Kansas is a red state, and Roberts is virtually assured to keep his seat in the general election. But the gubernatorial race there will be a top contest to watch in the fall. Republican Gov. Sam Brownback is under fire for enacting sweeping tax cuts that led to a downgrade in the state’s credit rating, as well as other controversial budget cuts, including to education. In retaliation, over 100 Republican state lawmakers backed the governor’s Democratic challenger, Paul Davis. Brownback also irked fellow Republicans by supporting several conservative challengers to state incumbents. The governor’s race is now considered a toss-up in November.

Primaries in Michigan Tuesday night yielded mixed results for incumbents. In a couple of races, the Tea Party vs. establishment dynamics were reversed.

In the 11th District, freshman Rep. Kerry Bentivolio became the third House incumbent to lose his seat in a primary this cycle. The colorful, Tea Party-backed reindeer farmer was a top target of establishment Republicans. Mitt Romney and the U.S. Chamber of Commerce endorsed his opponent, self-funding foreclosure lawyer David Trott.

Meanwhile, Republican Rep. Justin Amash, a Tea Party-backed libertarian who has notoriously butted heads with GOP leadership and has lost committee posts because of it, survived a challenge from an establishment-backed candidate in his state’s 3rd District.

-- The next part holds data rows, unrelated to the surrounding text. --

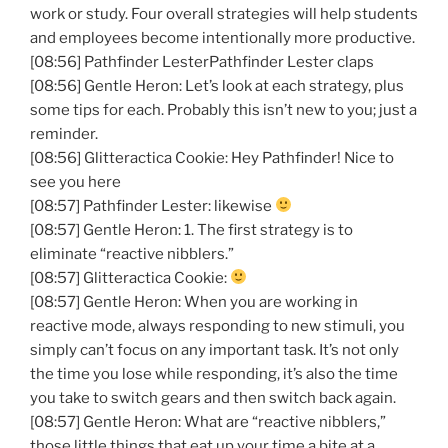
work or study. Four overall strategies will help students
and employees become intentionally more productive.
[08:56] Pathfinder LesterPathfinder Lester claps
[08:56] Gentle Heron: Let’s look at each strategy, plus
some tips for each. Probably this isn’t new to you; just a
reminder.
[08:56] Glitteractica Cookie: Hey Pathfinder! Nice to
see you here
[08:57] Pathfinder Lester: likewise
[08:57] Gentle Heron: 1. The first strategy is to
eliminate “reactive nibblers.”
[08:57] Glitteractica Cookie:
[08:57] Gentle Heron: When you are working in
reactive mode, always responding to new stimuli, you
simply can’t focus on any important task. It’s not only
the time you lose while responding, it’s also the time
you take to switch gears and then switch back again.
[08:57] Gentle Heron: What are “reactive nibblers,”
those little things that eat up your time a bite at a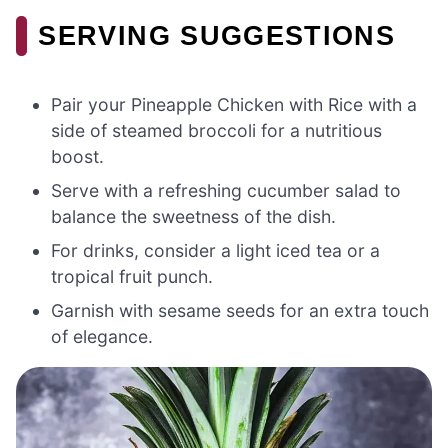
SERVING SUGGESTIONS
Pair your Pineapple Chicken with Rice with a
side of steamed broccoli for a nutritious
boost.
Serve with a refreshing cucumber salad to
balance the sweetness of the dish.
For drinks, consider a light iced tea or a
tropical fruit punch.
Garnish with sesame seeds for an extra touch
of elegance.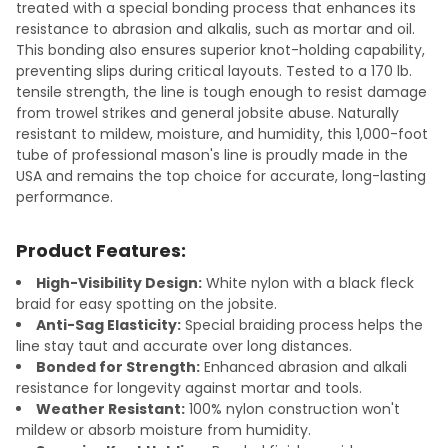
treated with a special bonding process that enhances its
resistance to abrasion and alkalis, such as mortar and oil.
This bonding also ensures superior knot-holding capability,
preventing slips during critical layouts. Tested to a 170 lb.
tensile strength, the line is tough enough to resist damage
from trowel strikes and general jobsite abuse. Naturally
resistant to mildew, moisture, and humidity, this 1,000-foot
tube of professional mason's line is proudly made in the
USA and remains the top choice for accurate, long-lasting
performance.
Product Features:
High-Visibility Design:
White nylon with a black fleck
braid for easy spotting on the jobsite.
Anti-Sag Elasticity:
Special braiding process helps the
line stay taut and accurate over long distances.
Bonded for Strength:
Enhanced abrasion and alkali
resistance for longevity against mortar and tools.
Weather Resistant:
100% nylon construction won't
mildew or absorb moisture from humidity.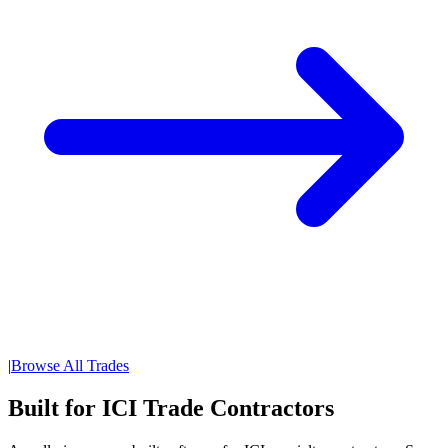
|
Browse All Trades
Built for ICI Trade Contractors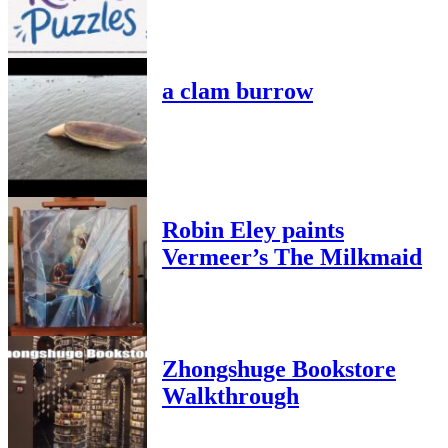
a clam burrow
Robin Eley paints
Vermeer’s The Milkmaid
Zhongshuge Bookstore
Walkthrough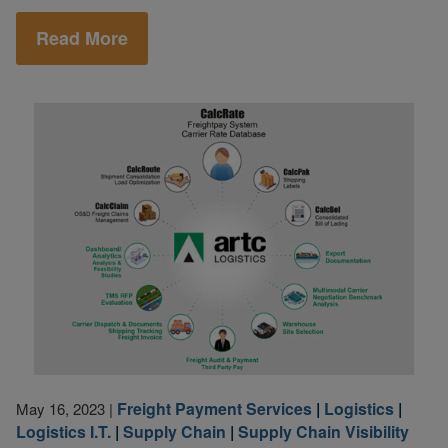
Read More
Freight Payment Services
|
Logistics
|
May 16, 2023
|
Logistics I.T.
|
Supply Chain
|
Supply Chain Visibility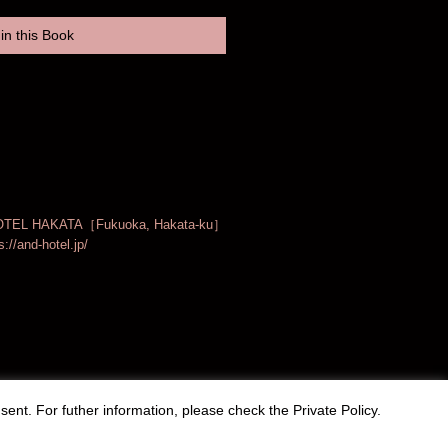
in this Book
TEL HAKATA［Fukuoka, Hakata-ku］
s://and-hotel.jp/
sent. For futher information, please check the
Private Policy
.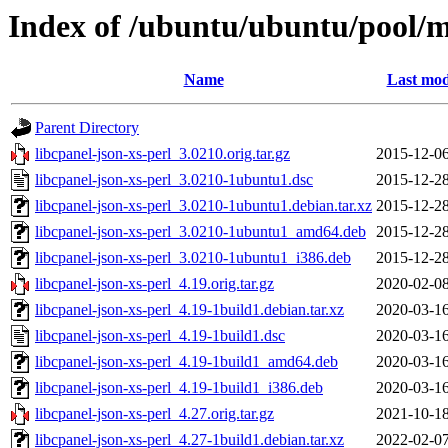
Index of /ubuntu/ubuntu/pool/ma
Name
Last mod
Parent Directory
libcpanel-json-xs-perl_3.0210.orig.tar.gz
2015-12-06
libcpanel-json-xs-perl_3.0210-1ubuntu1.dsc
2015-12-28
libcpanel-json-xs-perl_3.0210-1ubuntu1.debian.tar.xz
2015-12-28
libcpanel-json-xs-perl_3.0210-1ubuntu1_amd64.deb
2015-12-28
libcpanel-json-xs-perl_3.0210-1ubuntu1_i386.deb
2015-12-28
libcpanel-json-xs-perl_4.19.orig.tar.gz
2020-02-08
libcpanel-json-xs-perl_4.19-1build1.debian.tar.xz
2020-03-16
libcpanel-json-xs-perl_4.19-1build1.dsc
2020-03-16
libcpanel-json-xs-perl_4.19-1build1_amd64.deb
2020-03-16
libcpanel-json-xs-perl_4.19-1build1_i386.deb
2020-03-16
libcpanel-json-xs-perl_4.27.orig.tar.gz
2021-10-18
libcpanel-json-xs-perl_4.27-1build1.debian.tar.xz
2022-02-07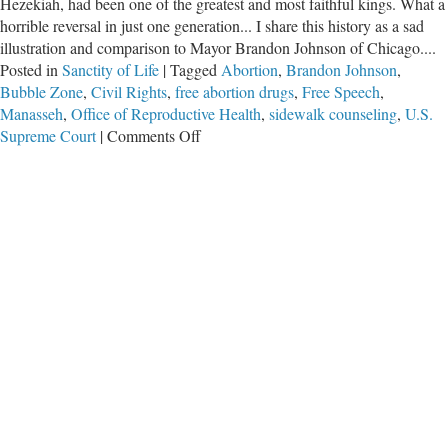
Hezekiah, had been one of the greatest and most faithful kings. What a
horrible reversal in just one generation... I share this history as a sad
illustration and comparison to Mayor Brandon Johnson of Chicago....
Posted in
Sanctity of Life
|
Tagged
Abortion
,
Brandon Johnson
,
Bubble Zone
,
Civil Rights
,
free abortion drugs
,
Free Speech
,
Manasseh
,
Office of Reproductive Health
,
sidewalk counseling
,
U.S.
on
Supreme Court
|
Comments Off
King
Manasseh
and
Mayor
Brandon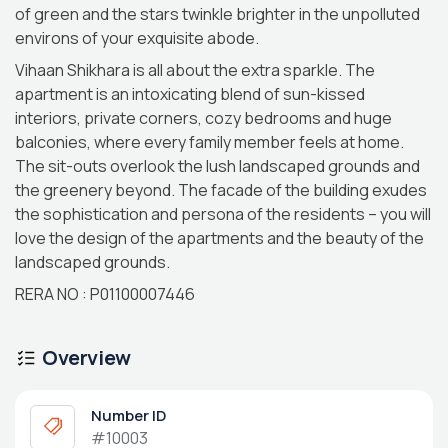
of green and the stars twinkle brighter in the unpolluted
environs of your exquisite abode.
Vihaan Shikhara is all about the extra sparkle. The
apartment is an intoxicating blend of sun-kissed
interiors, private corners, cozy bedrooms and huge
balconies, where every family member feels at home.
The sit-outs overlook the lush landscaped grounds and
the greenery beyond. The facade of the building exudes
the sophistication and persona of the residents – you will
love the design of the apartments and the beauty of the
landscaped grounds.
RERA NO : P01100007446
Overview
Number ID
#10003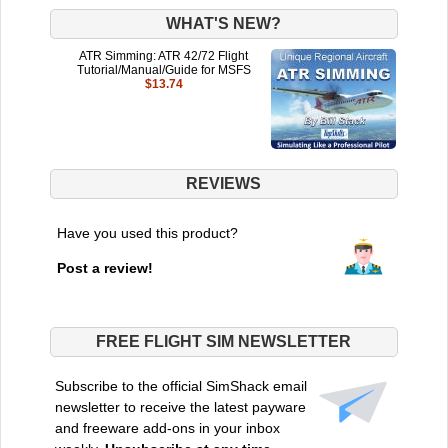
WHAT'S NEW?
ATR Simming: ATR 42/72 Flight
Tutorial/Manual/Guide for MSFS
$13.74
REVIEWS
Have you used this product?
Post a review!
FREE FLIGHT SIM NEWSLETTER
Subscribe to the official SimShack email
newsletter to receive the latest payware
and freeware add-ons in your inbox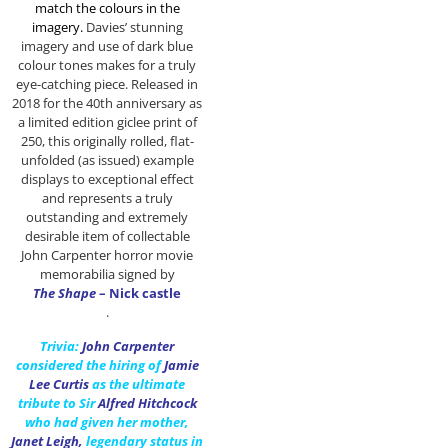
match the colours in the
imagery
.
Davies’ stunning
imagery and use of dark blue
colour tones makes for a truly
eye-catching piece. Released in
2018 for the 40th anniversary as
a limited edition giclee print of
250, this originally rolled, flat-
unfolded (as issued) example
displays to exceptional effect
and represents a truly
outstanding and extremely
desirable item of collectable
John Carpenter horror movie
memorabilia signed by
The Shape
– Nick castle
.
Trivia:
John Carpenter
considered the hiring of
Jamie
Lee Curtis
as the ultimate
tribute to Sir
Alfred Hitchcock
who had given her mother,
Janet Leigh
,
legendary status in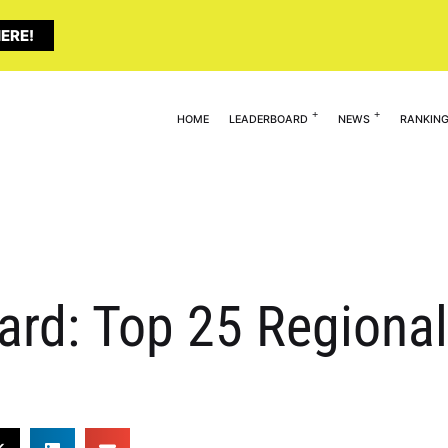
ERE!
HOME
LEADERBOARD
NEWS
RANKIN
ard: Top 25 Regiona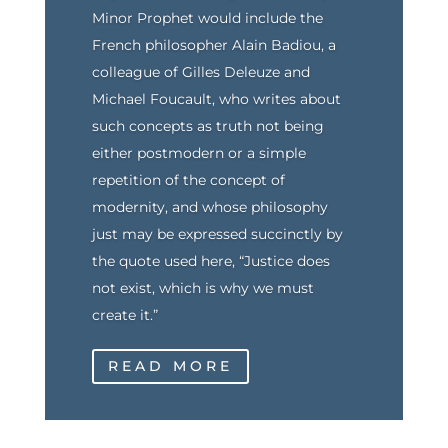
Minor Prophet would include the
French philosopher Alain Badiou, a
colleague of Gilles Deleuze and
Michael Foucault, who writes about
such concepts as truth not being
either postmodern or a simple
repetition of the concept of
modernity, and whose philosophy
just may be expressed succinctly by
the quote used here, “Justice does
not exist, which is why we must
create it.”
READ MORE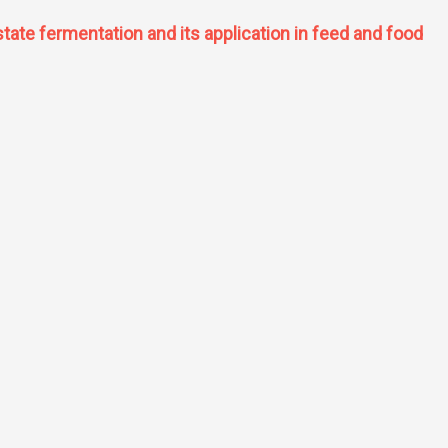
tate fermentation and its application in feed and food
olid state fermentation and its application in feed and food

The Michigan Chamber of Commerce backed businessman Brian Ellis, who used his own money to help finance his campaign. He ran against Amash on defense issues, running ads that criticized his opponent for backing closure of the Guantanamo Bay detention facility and quoted a colleague who called Amash a friend to al-Qaeda.

But the strategy was ineffective, as Amash won Tuesday by nearly 15 points.

Amash was the second libertarian-aligned lawmaker to survive an establishment challenge this cycle. North Carolina’s Walter Jones beat back a serious challenge from a former Bush administration official in May.